Prophetic Events of Matthew 17
Jan 27, 2010
The story of Peter's revelatory confession in Matthew 16:16 is packed with prophetic significance for us today.
Last summer we drove from Minnesota west to Washington, then south to California, then east to Colorado in order to conduct spiritual warfare against the two "beasts" of Revelation 13. We dealt with the beast from the sea while in Washington, and then we came against the beast from the earth from California to Colorado.
We identified these two beasts also with the two golden calves in ancient Israel. The first was set up in Bethel (the House of God; that is, the Church), and the second was set up in the north of the country in the city of Dan (1 Kings 12:29). The city of Dan was located near the "Grotto of Pan," where the NT city of Caesarea Philippi stood in Jesus' day.
This is where Peter made his confession of faith, and Jesus called this Grotto by its common name among the Judeans: "the gates of hell." It was known as the home of Pan, the half-goat, half-man figure that Lev. 16:8 calls Azazel, its Hebrew name. Azazel literally means "goat-god," not "scapegoat" as the KJV renders it.
Our warfare last June against Pan took more than a week to accomplish. It really began June 18 at a grotto (cavern) in Mount Shasta and ended the night of June 24 just outside of Colorado Springs on Mount Shasta Rd. We claimed that area for the Kingdom of God and cast out Pan.
The next morning, Michael Jackson died unexpectedly. He had been obsessed with Peter Pan, even calling his mansion the "Neverland Ranch." Since Pan was also the "god of music," Michael Jackson tended to identify with him as a musician.
Anyway, the story of "Peter Pan" was written to combine the two ideas of Peter and Pan at the gates of hell (the grotto at Caesarea Philippi). Peter was identifying with Christ in his confession of faith, but a few verses later, when he wanted to prevent Jesus' death on the cross, Jesus called him "satan," (i.e., Pan). That is, he was an "adversary" to the divine plan.
So our confession determines which side of the fence we are on. There is a positive side to this story as well as the negative. In Matthew 16 most of the focus is upon the positive side. The progression of revelation shows that the revelation of truth in Peter's confession is what ultimately leads to the next event in Matthew 17--the transfiguration of Christ.

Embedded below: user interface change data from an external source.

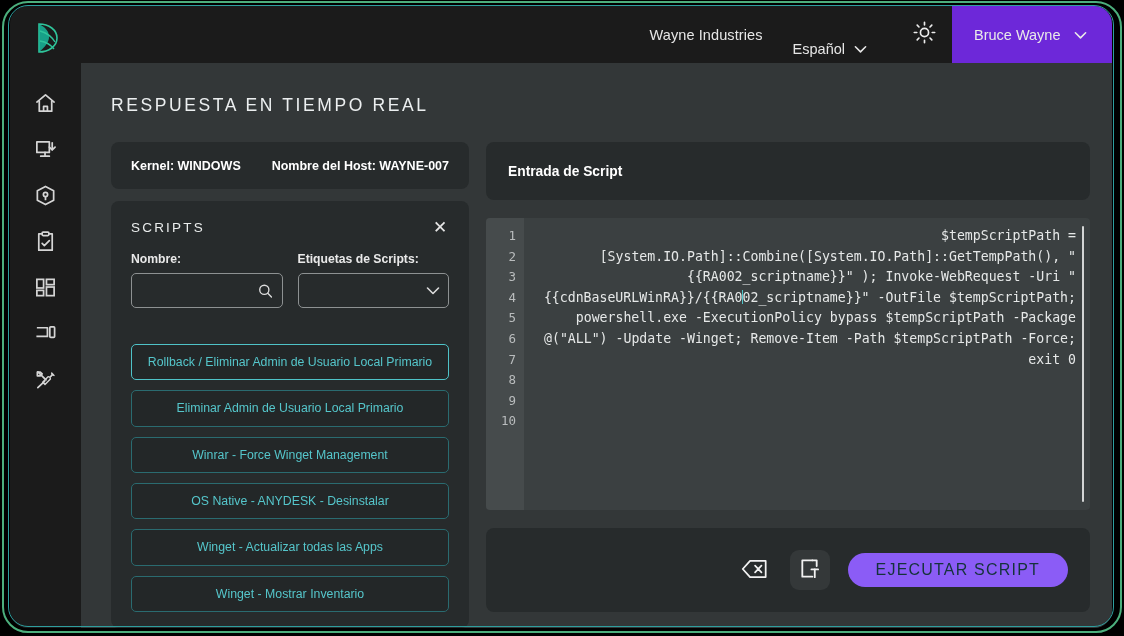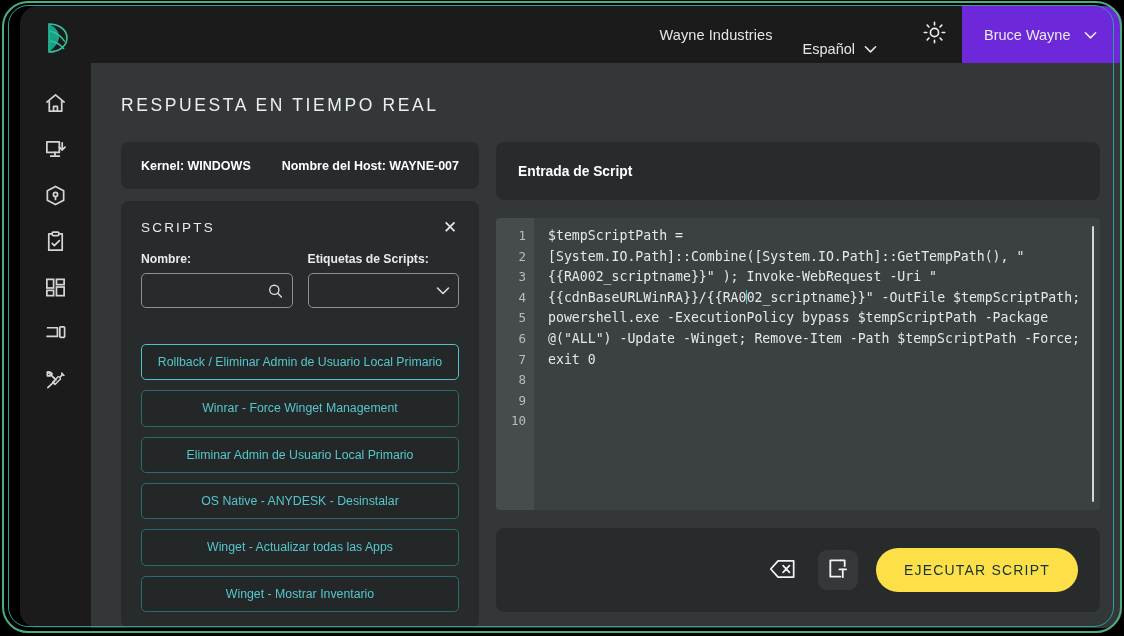--- a/index.html
+++ b/index.html
@@ -26,21 +26,21 @@
   .frame-inner {
     position: absolute;
     left: 8px; top: 5px; right: 10px; bottom: 9px;
     border: 1px solid #2e9e9e;
     border-radius: 20px;
     pointer-events: none;
     z-index: 40;
   }
   .app {
     position: absolute;
-    left: 20px; top: 6px;
+    left: 10px; top: 6px;
     width: 1102px; height: 622px;
     background: #121212;
     border-radius: 18px;
     overflow: hidden;
     display: flex;
   }
 
   
   .sidebar {
     width: 71px;
@@ -280,20 +280,21 @@
     flex: 1;
     padding: 8px 14px 0 14px;
     color: #e6e8e8;
     font-family: "DejaVu Sans Mono", monospace;
     font-size: 13.2px;
     line-height: 20.6px;
     white-space: pre-wrap;
     word-break: break-word;
     overflow: hidden;
     position: relative;
+    text-align: right;
   }
   .caret {
     display: inline-block;
     width: 1.5px; height: 14px;
     background: #4ec3c8;
     vertical-align: -2px;
     margin: 0 -0.7px;
   }
   .edscroll {
     position: absolute;
@@ -320,27 +321,27 @@
     color: #f2f2f2; cursor: pointer;
     background: transparent;
     border: 0;
   }
   .icon-btn.boxed {
     background: #343839;
     border-radius: 9px;
     width: 40px; height: 40px;
   }
   .run-btn {
-    background: #fde047;
+    background: #8b5cf6;
     color: #14333a;
     border: 0;
     border-radius: 22px;
-    height: 44px;
+    height: 34px;
     padding: 0 28px;
-    font-size: 14px;
+    font-size: 16px;
     letter-spacing: 1.2px;
     cursor: pointer;
     font-family: inherit;
   }
 </style>
 </head>
 <body>
 
 <div id="root">
   <div class="app">
@@ -494,22 +495,22 @@
                       <svg width="14" height="9" viewBox="0 0 14 9" fill="none" stroke="currentColor" stroke-width="1.6" stroke-linecap="round" stroke-linejoin="round">
                           <path d="M1.5 1.5 7 7l5.5-5.5"></path>
                         </svg>
                     </span>
                   </div>
                 </div>
               </div>
 
               <div class="script-list">
                 <button class="script-btn active">Rollback / Eliminar Admin de Usuario Local Primario</button>
+                <button class="script-btn">Eliminar Admin de Usuario Local Primario</button>
                 <button class="script-btn">Winrar - Force Winget Management</button>
-                <button class="script-btn">Eliminar Admin de Usuario Local Primario</button>
                 <button class="script-btn">OS Native - ANYDESK - Desinstalar</button>
                 <button class="script-btn">Winget - Actualizar todas las Apps</button>
                 <button class="script-btn">Winget - Mostrar Inventario</button>
               </div>
             </div>
           </div>
 
           <div class="col-right">
             <div class="entry-head">Entrada de Script</div>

From Caesarea Philippi, Jesus took three of His disciples to the top of Mount Herman (i.e., Liban, Lebanon, "white"). It was a snow-capped White Mountain, somewhat pyramid shaped. In fact, it resembled the Great Pyramid of Gizeh in Egypt, if the white limestone Capstone had been placed upon it. But the capstone had been rejected by the builders and was never placed, yet it was to become the "head of the corner" (that is the top of a pyramid). See Psa. 118:22.
When Jesus went to the top of the White Mountain, He became the Head of the Corner. Though He was about to be "rejected" and crucified, He was yet prophesying of another day (feast of Tabernacles) when the transfiguration of His Body would take place. This would involve Moses and Elijah in some way, for that is the purpose of their presence on the mount. We now see this as also involving Joshua and Elisha, as I explain in my FFI for February that will be posted shortly.
For you sports fans, take note that Last Sunday's football game between the Saints and the Vikings was won by an overtime field goal kicked by Garret Hartley, who lives at 1827 Peter Pan in Norman, OK.
Being from Minnesota, I am tempted to interpret this negatively, but the revelation from New Year's is Rev. 11:15, "The kingdoms (VI Kings) of this world have become the Kingdom of our Lord and of His Christ." The Vikings quarterback was wearing #4 ("the earth"), and that the Saints' quarterback was wearing #9 ("Visitation" by the Holy Spirit), so it was plain that this was going to play out as a parable of the Kingdom. The Saints of the Most High were going to have a visitation and empowerment by the 9 fruit and 9 gifts of the Spirit, and that they would overcome the kingdoms of this world.
So as I settled down to watch the game, my friend Phil asked me which team would win. I told him, "It's not looking too good for the Vikings."
But just wait until next year.
Meanwhile, Peter is overcoming Pan, learning to apply the revelation of Christ's identity in accordance with the divine plan--that is, without denying the purpose of the first work of Christ. Many search for immortality in Neverland, but deny Jesus' sacrificial work on the cross. But the Bible clearly teaches that the second work of Christ (giving us transfiguration and immortality) is based upon the first work (death and resurrection). That is why the second dove had to be dipped in the blood of the first dove in Leviticus 14.
So we are seeing the resurrection of New Orleans after Hurricane Katrina killed the city and turned its stadium into a tomb for refugees. The saints of the Most High are being visited and empowered by the Holy Spirit (fruit and gifts). Ultimately, this leads to the transfiguration of the Body of Christ.